Stored entries:
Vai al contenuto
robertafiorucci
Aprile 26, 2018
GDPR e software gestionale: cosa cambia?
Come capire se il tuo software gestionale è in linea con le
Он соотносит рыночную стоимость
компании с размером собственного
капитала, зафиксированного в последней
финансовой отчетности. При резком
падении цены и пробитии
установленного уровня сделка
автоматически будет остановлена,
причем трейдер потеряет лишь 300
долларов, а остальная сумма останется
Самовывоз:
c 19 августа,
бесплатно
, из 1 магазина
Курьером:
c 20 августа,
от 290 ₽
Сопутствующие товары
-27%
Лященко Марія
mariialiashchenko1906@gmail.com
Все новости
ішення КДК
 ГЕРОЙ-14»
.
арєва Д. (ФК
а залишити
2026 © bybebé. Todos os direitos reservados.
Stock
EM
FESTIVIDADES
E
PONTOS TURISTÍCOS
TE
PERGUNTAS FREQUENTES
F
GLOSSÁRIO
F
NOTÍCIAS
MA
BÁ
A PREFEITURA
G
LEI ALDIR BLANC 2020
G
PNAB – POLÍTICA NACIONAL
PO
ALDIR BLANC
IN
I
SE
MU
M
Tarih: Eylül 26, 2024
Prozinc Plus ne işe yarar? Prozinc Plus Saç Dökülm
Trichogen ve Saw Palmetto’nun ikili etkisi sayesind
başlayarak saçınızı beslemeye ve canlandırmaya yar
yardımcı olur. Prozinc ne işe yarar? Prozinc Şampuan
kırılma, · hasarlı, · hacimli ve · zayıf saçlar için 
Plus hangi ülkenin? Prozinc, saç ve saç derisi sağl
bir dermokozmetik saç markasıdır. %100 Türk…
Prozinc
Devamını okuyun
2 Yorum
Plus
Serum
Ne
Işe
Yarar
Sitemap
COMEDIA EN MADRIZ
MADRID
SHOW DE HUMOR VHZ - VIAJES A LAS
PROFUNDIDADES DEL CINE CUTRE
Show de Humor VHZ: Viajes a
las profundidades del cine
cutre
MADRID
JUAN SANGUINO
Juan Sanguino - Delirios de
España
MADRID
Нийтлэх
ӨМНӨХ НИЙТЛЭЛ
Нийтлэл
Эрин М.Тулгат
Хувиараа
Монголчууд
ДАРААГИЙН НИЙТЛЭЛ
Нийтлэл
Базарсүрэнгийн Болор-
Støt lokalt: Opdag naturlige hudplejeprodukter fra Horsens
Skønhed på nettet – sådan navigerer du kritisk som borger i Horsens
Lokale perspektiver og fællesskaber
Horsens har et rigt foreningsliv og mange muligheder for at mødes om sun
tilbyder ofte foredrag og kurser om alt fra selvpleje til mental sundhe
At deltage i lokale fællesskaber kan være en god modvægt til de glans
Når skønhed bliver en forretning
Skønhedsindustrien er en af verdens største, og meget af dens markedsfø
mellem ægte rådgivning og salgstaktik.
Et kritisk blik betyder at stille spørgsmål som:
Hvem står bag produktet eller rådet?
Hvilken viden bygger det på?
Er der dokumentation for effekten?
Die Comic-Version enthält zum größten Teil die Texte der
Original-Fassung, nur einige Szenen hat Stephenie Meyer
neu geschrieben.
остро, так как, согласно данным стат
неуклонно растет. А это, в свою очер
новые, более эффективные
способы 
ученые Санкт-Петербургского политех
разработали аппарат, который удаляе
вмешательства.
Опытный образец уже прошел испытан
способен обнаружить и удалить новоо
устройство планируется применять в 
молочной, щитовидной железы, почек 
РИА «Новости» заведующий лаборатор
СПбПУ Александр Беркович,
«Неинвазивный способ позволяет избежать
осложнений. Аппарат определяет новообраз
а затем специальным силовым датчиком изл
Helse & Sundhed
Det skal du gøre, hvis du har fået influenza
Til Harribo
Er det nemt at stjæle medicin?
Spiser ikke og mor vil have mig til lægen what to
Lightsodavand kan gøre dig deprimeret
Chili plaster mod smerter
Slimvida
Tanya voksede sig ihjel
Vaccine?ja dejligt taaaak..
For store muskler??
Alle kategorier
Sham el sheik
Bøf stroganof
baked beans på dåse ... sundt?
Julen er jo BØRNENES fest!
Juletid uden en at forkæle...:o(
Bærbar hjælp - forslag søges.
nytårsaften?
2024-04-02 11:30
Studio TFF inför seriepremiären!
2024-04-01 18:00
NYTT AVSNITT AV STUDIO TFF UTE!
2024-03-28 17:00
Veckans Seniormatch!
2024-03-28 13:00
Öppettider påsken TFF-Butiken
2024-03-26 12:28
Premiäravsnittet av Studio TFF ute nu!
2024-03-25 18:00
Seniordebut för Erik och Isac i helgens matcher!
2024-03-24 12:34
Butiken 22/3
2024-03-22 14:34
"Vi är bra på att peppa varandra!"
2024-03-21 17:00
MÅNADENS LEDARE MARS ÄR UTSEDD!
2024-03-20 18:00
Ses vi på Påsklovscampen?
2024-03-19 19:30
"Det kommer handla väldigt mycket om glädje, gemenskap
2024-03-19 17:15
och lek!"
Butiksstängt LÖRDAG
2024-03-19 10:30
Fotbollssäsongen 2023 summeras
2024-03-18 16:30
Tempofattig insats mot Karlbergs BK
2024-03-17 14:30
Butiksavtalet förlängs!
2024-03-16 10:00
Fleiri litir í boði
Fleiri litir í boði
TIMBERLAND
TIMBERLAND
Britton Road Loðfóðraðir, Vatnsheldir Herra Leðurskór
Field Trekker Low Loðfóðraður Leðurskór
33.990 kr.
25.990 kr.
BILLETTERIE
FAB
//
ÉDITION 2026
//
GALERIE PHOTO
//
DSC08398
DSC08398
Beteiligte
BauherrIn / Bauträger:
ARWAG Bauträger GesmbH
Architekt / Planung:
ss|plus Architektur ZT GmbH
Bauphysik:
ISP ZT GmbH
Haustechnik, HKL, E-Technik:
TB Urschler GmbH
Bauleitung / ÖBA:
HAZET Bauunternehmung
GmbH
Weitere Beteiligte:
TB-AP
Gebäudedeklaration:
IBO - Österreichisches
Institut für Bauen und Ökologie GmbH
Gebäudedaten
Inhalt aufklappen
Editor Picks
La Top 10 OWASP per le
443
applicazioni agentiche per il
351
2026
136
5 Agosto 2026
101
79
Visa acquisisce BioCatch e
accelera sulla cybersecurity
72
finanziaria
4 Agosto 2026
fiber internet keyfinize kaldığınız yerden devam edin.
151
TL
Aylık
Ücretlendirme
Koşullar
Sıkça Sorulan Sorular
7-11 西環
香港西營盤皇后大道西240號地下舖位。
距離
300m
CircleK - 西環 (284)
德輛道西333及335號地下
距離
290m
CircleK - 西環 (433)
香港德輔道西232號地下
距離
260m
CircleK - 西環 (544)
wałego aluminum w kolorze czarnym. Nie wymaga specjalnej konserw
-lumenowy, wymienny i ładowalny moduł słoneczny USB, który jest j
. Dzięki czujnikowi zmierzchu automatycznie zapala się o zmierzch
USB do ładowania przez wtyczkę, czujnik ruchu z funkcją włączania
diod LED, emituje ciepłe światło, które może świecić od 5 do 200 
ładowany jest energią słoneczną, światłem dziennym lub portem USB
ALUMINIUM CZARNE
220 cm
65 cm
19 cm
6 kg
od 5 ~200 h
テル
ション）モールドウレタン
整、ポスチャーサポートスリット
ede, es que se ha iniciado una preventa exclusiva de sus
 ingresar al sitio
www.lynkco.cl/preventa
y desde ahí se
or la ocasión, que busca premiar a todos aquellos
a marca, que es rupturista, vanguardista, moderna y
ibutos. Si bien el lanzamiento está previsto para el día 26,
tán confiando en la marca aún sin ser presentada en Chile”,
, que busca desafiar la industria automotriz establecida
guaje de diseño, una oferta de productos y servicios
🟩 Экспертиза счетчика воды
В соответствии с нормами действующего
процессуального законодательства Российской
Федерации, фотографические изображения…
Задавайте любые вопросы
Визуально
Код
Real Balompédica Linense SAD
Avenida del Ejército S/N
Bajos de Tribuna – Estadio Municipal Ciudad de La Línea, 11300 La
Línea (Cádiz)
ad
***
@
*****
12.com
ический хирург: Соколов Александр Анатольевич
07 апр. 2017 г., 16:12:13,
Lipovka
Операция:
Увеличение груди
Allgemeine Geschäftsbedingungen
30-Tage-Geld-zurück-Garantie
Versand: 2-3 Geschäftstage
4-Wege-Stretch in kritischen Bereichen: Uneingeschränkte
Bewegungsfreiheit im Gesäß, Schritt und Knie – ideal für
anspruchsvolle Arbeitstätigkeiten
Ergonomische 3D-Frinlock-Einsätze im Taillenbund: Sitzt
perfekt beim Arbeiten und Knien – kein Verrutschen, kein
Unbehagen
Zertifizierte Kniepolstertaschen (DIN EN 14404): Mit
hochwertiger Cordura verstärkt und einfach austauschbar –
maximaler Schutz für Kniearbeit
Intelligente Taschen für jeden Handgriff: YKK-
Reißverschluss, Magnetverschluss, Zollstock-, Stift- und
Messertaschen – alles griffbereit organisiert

TASK:
Above are the records; copy exactly the lines from the line with "Juan Sanguino - Delirios de" through the line with "Det skal du gøre, hvis du har fået influenza", both included.

ANSWER SECTION:
Juan Sanguino - Delirios de
España
MADRID
Нийтлэх
ӨМНӨХ НИЙТЛЭЛ
Нийтлэл
Эрин М.Тулгат
Хувиараа
Монголчууд
ДАРААГИЙН НИЙТЛЭЛ
Нийтлэл
Базарсүрэнгийн Болор-
Støt lokalt: Opdag naturlige hudplejeprodukter fra Horsens
Skønhed på nettet – sådan navigerer du kritisk som borger i Horsens
Lokale perspektiver og fællesskaber
Horsens har et rigt foreningsliv og mange muligheder for at mødes om sun
tilbyder ofte foredrag og kurser om alt fra selvpleje til mental sundhe
At deltage i lokale fællesskaber kan være en god modvægt til de glans
Når skønhed bliver en forretning
Skønhedsindustrien er en af verdens største, og meget af dens markedsfø
mellem ægte rådgivning og salgstaktik.
Et kritisk blik betyder at stille spørgsmål som:
Hvem står bag produktet eller rådet?
Hvilken viden bygger det på?
Er der dokumentation for effekten?
Die Comic-Version enthält zum größten Teil die Texte der
Original-Fassung, nur einige Szenen hat Stephenie Meyer
neu geschrieben.
остро, так как, согласно данным стат
неуклонно растет. А это, в свою очер
новые, более эффективные
способы 
ученые Санкт-Петербургского политех
разработали аппарат, который удаляе
вмешательства.
Опытный образец уже прошел испытан
способен обнаружить и удалить новоо
устройство планируется применять в 
молочной, щитовидной железы, почек 
РИА «Новости» заведующий лаборатор
СПбПУ Александр Беркович,
«Неинвазивный способ позволяет избежать
осложнений. Аппарат определяет новообраз
а затем специальным силовым датчиком изл
Helse & Sundhed
Det skal du gøre, hvis du har fået influenza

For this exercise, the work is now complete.